• Assigned task
Copy out again, unchanged, the listing below from the line that has "pinky mcp: (427, 838)" through the line that has "ring pip: (482, 810)".
╭─ Data for the task
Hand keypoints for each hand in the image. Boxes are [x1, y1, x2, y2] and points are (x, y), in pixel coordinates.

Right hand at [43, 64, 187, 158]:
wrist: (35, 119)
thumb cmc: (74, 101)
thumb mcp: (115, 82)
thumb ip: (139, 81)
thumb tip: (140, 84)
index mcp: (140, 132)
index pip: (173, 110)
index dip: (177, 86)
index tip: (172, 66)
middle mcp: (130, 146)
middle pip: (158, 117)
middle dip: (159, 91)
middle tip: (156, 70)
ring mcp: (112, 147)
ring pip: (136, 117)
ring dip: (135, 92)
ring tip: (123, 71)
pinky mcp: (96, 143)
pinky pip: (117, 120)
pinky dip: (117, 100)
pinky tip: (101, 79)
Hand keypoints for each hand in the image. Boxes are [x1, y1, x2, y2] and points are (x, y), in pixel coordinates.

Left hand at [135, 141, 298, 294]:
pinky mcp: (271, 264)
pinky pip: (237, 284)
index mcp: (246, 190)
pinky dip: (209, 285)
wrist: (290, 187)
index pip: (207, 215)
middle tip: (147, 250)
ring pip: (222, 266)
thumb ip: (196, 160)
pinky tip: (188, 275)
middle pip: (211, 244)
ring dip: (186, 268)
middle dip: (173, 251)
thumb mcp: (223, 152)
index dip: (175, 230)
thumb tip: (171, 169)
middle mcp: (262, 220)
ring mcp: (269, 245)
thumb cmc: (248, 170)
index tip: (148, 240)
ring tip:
╰─
╭─ Data for the task
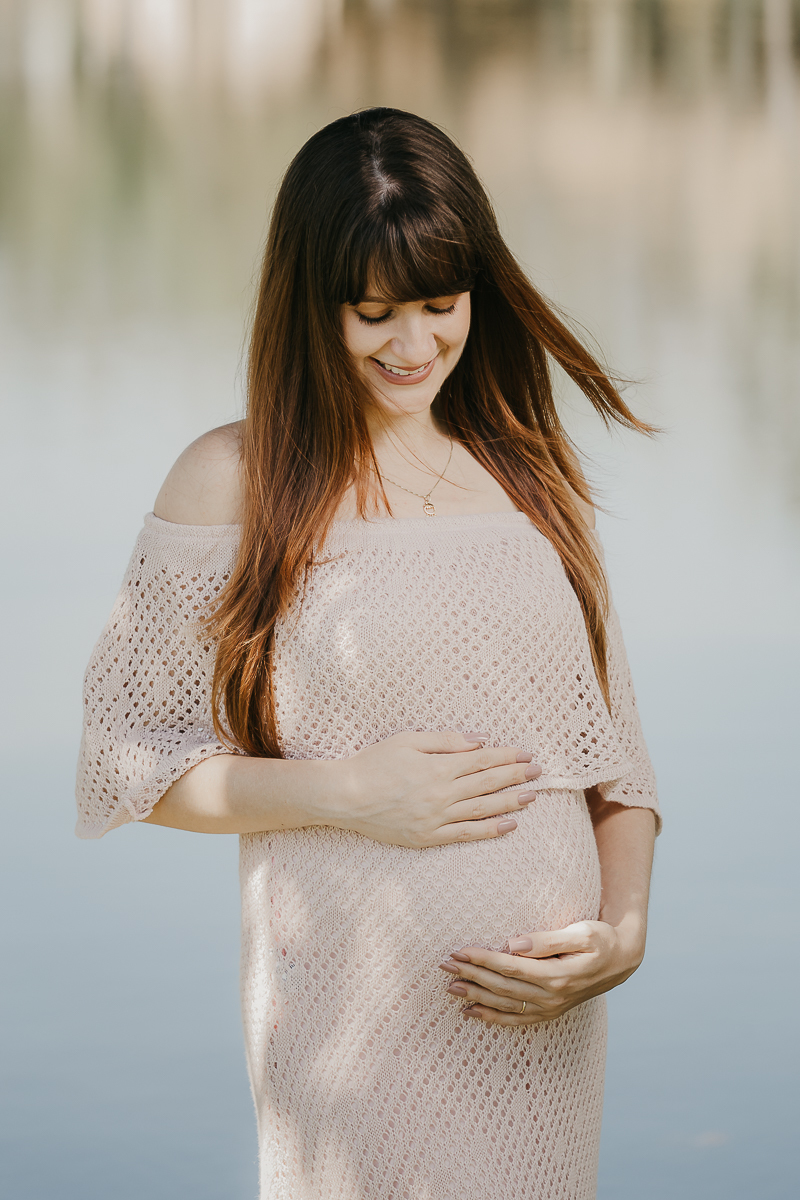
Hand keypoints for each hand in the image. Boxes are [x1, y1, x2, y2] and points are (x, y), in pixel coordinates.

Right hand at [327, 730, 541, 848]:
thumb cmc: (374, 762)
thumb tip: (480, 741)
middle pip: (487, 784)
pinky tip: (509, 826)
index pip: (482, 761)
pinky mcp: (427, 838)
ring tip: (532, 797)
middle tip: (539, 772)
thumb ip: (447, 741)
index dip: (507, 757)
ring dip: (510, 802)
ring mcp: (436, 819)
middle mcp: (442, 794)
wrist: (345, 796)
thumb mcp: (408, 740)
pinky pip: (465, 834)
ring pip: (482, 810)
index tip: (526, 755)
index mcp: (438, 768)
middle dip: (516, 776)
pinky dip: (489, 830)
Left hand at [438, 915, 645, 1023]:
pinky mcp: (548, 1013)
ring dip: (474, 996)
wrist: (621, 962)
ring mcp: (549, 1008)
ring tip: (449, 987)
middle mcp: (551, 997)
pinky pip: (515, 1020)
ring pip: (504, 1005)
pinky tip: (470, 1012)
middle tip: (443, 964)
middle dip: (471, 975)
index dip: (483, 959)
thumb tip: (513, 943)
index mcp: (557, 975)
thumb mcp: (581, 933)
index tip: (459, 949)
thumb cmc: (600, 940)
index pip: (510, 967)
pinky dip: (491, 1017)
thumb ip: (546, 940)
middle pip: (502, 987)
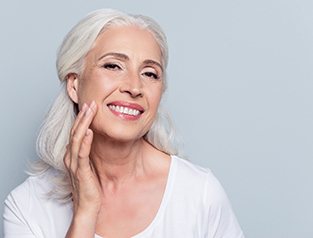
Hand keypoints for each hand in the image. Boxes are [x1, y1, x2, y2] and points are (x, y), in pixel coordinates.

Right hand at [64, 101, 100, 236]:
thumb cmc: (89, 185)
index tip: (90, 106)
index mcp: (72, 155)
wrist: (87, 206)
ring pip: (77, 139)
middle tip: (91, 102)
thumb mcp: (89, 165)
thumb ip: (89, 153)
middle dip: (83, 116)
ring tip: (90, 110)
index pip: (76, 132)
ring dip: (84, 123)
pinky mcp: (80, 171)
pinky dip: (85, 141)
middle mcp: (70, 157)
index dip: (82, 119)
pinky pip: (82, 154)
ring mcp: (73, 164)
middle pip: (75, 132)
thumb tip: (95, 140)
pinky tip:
╰─
• Result of the task
pinky mcp: (427, 838)
ring tip: (532, 797)
middle tip: (539, 772)
thumb ip: (447, 741)
index dip: (507, 757)
ring dip: (510, 802)
ring mcp: (436, 819)
middle mcp: (442, 794)
wrist: (345, 796)
thumb mcp: (408, 740)
pinky pip: (465, 834)
ring pip: (482, 810)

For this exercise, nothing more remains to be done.